Textile Industry Year-End Trade And Economic Report

Textile Industry Year-End Trade And Economic Report The president of the American Textile
Manufacturers Institute (ATMI) cited the industrys increased exports as the brightest spot in an
otherwise challenging economic picture for the U.S. textile industry in 2000.According to ATMI
President Roger W. Chastain, Textile mill shipments fell for the third consecutive year as the
general economy started to cool and imports of low-cost Asian textiles continued to exert downward
pressure on domestic textile prices. However, the importance of well-negotiated trade agreements
such as the North American Free Trade Agreement (NAFTA) and the recently inaugurated U.S.-Caribbean
Basin Trade Partnership Act was underscored by the 12-percent increase in exports of yarn, fabric
and made-up textile goods in 2000. Chastain noted that despite a strong U.S. dollar, textile
exports exceeded $10 billion for the first time in history.The annual business review issued by
ATMI also showed that: Textile mill shipments fell in 2000 for the third year in a row. This was
the first three-year decline in textile mill shipments in at least 40 years. Shipments declined
approximately 1 percent last year to $77 billion, the lowest level since 1993. Mill fiber
consumption managed a 1- percent gain last year to 16.6 billion pounds. Following two consecutive
declines, the producer price index (PPI) for selected textile mill products remained unchanged in
2000 from 1999. Textile corporate sales also weakened in 2000 and were down 4 percent, to $58.2
billion, the lowest sales level since 1991. Significant write-offs resulted in an after-tax
industry loss of approximately $300 million last year, following profits of $700 million in 1999.

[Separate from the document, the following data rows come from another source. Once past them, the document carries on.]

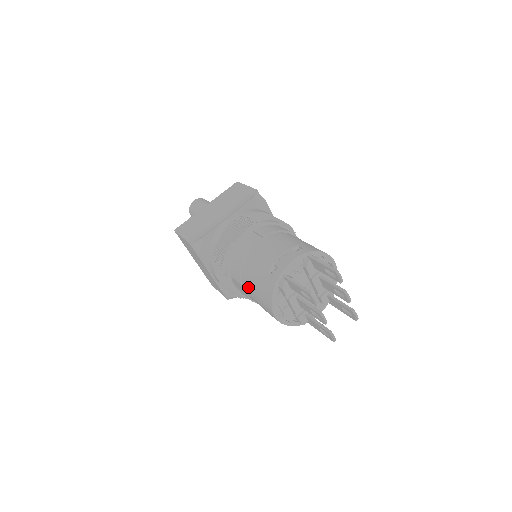
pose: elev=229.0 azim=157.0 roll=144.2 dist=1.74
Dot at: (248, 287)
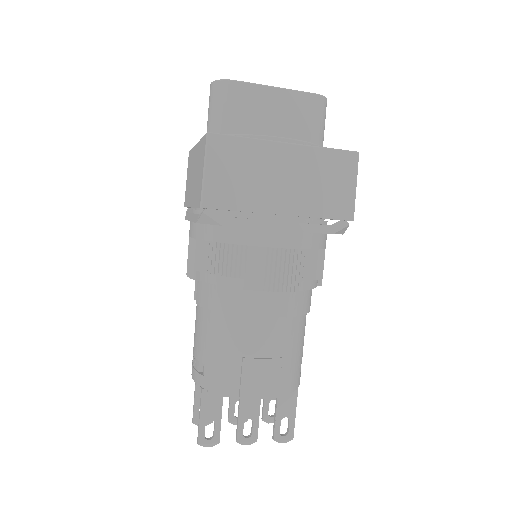
Dot at: occluded
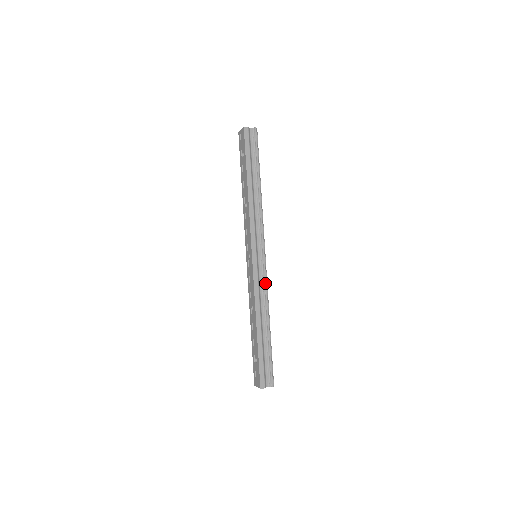
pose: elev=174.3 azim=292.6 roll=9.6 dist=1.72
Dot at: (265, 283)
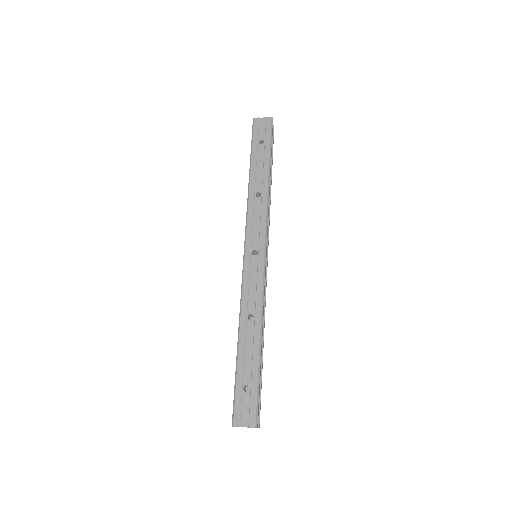
Dot at: occluded
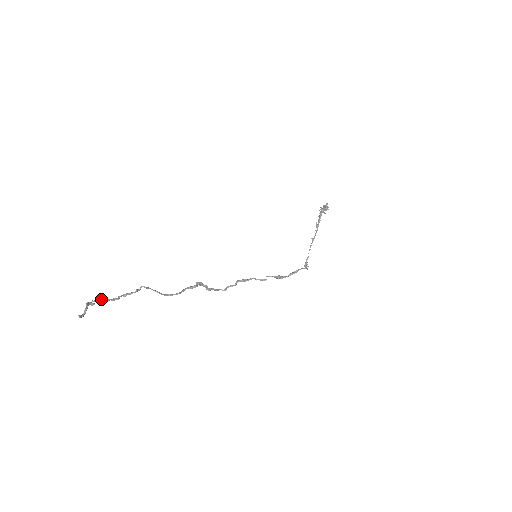
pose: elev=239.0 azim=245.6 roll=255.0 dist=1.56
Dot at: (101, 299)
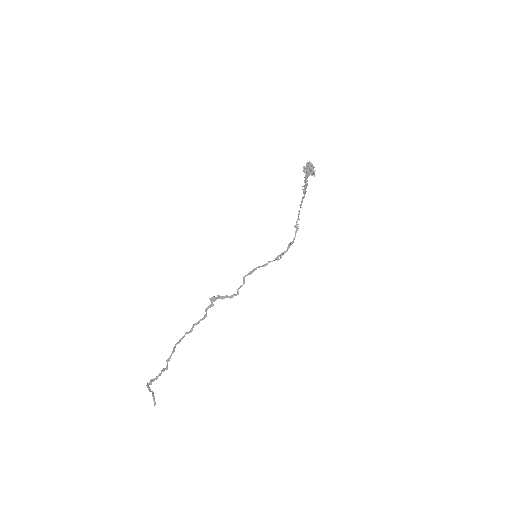
Dot at: occluded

Prior to last year, the industry has not had an annual loss in the more than 50 years that the data
has been collected. Meanwhile, despite an 18-minute increase in the average workweek in the textile
industry in 2000, the index of hours worked in the industry fell 2 percent, reflecting the slower
pace of industry conditions. Textile employment continued its long-term decline in 2000 and reached
an average of 543,000 workers, about 3 percent or 15,000 workers below 1999. However, industry
productivity continued to grow as the pounds of fiber processed per employee increased 3.4 percent
in 2000 and real shipments per worker hour rose 2.5 percent.